幸せという病気

「・・・ワシが思うに・・・人間は思い込みによってどんどん自分を変化させていく生きモンだ。辛いと思えば思うほど本当に取り返しのつかない状態にまで堕ちていく・・・ダメだと思えば思うほど死にたくなる・・・所謂、悪循環ってやつだ・・・しかし悪い事にも終わりはある。必ず・・・終わる日がやってくるんだ・・・」


「・・・そうかもな」



「じゃあ・・・良い事にも終わりはあると思うか?」



「・・・さぁ・・・」



「生きていれば・・・良い事に終わりなんてものは無い」




「・・・」




「生涯・・・せき止められても、踏みにじられても、死ぬまで必ず形を変えて続いてく・・・まぁこれがワシの持論だよ」





「・・・やたらカッコイイじゃん」




「ハハハ。でも本当の事だ。幸せってなんだろうなぁ。もう一度考えてみるのもいい」





「俺にそんな時間ねぇよ」




武がそう言い、親指でタバコをはじき、灰を灰皿に落とすと、茂はコーヒーをかき混ぜ、そのまま続ける。
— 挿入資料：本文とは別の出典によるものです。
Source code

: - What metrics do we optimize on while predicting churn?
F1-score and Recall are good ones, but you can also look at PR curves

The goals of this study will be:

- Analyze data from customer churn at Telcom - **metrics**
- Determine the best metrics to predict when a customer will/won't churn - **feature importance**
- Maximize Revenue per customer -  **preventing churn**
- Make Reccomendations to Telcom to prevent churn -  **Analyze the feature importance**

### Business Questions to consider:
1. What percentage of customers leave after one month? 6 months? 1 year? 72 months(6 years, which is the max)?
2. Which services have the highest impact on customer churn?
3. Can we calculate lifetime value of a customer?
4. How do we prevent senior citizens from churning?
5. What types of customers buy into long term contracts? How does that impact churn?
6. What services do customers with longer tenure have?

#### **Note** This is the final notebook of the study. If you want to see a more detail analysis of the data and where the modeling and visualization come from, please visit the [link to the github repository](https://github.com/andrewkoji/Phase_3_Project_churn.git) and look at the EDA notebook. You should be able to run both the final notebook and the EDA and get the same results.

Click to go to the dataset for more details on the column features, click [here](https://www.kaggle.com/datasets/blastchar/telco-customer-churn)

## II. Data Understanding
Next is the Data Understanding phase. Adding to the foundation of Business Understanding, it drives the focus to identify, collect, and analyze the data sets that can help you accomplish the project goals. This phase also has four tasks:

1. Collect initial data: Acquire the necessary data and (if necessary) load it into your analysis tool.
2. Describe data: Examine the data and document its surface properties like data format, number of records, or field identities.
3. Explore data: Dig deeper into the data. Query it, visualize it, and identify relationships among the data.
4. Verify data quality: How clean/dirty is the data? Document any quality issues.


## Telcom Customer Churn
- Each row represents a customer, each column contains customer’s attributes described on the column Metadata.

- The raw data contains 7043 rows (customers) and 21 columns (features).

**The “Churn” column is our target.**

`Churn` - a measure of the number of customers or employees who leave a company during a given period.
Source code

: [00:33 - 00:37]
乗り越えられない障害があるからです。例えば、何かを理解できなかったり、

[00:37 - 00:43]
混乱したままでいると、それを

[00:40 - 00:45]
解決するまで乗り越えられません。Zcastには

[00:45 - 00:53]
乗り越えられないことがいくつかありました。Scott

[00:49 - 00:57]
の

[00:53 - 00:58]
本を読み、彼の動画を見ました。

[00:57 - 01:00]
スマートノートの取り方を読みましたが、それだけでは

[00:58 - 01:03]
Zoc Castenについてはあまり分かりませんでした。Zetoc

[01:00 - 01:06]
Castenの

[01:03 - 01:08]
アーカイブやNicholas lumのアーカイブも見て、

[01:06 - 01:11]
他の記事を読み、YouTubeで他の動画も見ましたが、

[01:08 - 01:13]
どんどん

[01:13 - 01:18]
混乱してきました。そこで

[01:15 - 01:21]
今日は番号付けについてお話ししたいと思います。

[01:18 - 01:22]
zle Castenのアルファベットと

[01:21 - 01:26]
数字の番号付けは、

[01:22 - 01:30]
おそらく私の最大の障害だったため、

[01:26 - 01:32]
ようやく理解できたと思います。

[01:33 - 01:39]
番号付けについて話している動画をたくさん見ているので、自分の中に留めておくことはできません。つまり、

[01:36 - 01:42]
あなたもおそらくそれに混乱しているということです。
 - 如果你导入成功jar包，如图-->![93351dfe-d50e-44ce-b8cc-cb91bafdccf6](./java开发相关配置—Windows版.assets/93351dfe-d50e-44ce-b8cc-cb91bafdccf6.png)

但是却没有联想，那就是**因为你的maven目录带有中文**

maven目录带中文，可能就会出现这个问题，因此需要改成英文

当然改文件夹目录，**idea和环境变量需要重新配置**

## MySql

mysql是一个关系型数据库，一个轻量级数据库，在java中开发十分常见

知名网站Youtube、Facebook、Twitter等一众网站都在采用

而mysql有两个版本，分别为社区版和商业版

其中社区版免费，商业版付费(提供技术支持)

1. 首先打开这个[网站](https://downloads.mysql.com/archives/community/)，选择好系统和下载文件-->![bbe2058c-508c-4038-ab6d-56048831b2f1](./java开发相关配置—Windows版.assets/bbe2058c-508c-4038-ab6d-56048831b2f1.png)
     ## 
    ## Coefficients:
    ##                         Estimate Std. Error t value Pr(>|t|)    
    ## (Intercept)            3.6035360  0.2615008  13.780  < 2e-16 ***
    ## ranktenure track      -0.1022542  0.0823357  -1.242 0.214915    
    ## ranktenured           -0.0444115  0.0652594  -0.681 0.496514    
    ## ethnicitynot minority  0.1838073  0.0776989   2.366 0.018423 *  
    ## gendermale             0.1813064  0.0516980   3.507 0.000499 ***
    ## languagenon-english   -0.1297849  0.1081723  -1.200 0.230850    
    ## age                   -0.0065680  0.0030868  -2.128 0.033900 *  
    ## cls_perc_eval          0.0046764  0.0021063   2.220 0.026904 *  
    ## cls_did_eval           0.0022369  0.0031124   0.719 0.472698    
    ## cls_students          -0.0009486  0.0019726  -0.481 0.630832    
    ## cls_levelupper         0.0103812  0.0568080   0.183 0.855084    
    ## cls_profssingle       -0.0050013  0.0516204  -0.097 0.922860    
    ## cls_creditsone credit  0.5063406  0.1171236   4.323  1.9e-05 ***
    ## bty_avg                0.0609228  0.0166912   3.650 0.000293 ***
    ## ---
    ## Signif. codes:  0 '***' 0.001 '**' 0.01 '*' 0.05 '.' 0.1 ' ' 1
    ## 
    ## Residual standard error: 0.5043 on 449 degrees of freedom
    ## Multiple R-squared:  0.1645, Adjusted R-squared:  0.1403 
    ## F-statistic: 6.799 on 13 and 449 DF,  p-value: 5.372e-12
「武・・・良い事があればよ?・・・この先もっと良い事があるかもしれないって・・・人間、そう思いたくねぇか?」



「・・・そうだな」



「それはワガママでも欲深いわけでもなんでもなく、向上心だ。特におまえらのような若い奴らは、もっともっとそう感じて生きて欲しい」



「・・・あぁ」





「幸せになる事を・・・諦めるな」




そして茂はスプーンを受け皿に置き、コーヒーを口にした。

武は黙って微笑み、隠しきれない悲しさをタバコの煙でごまかす。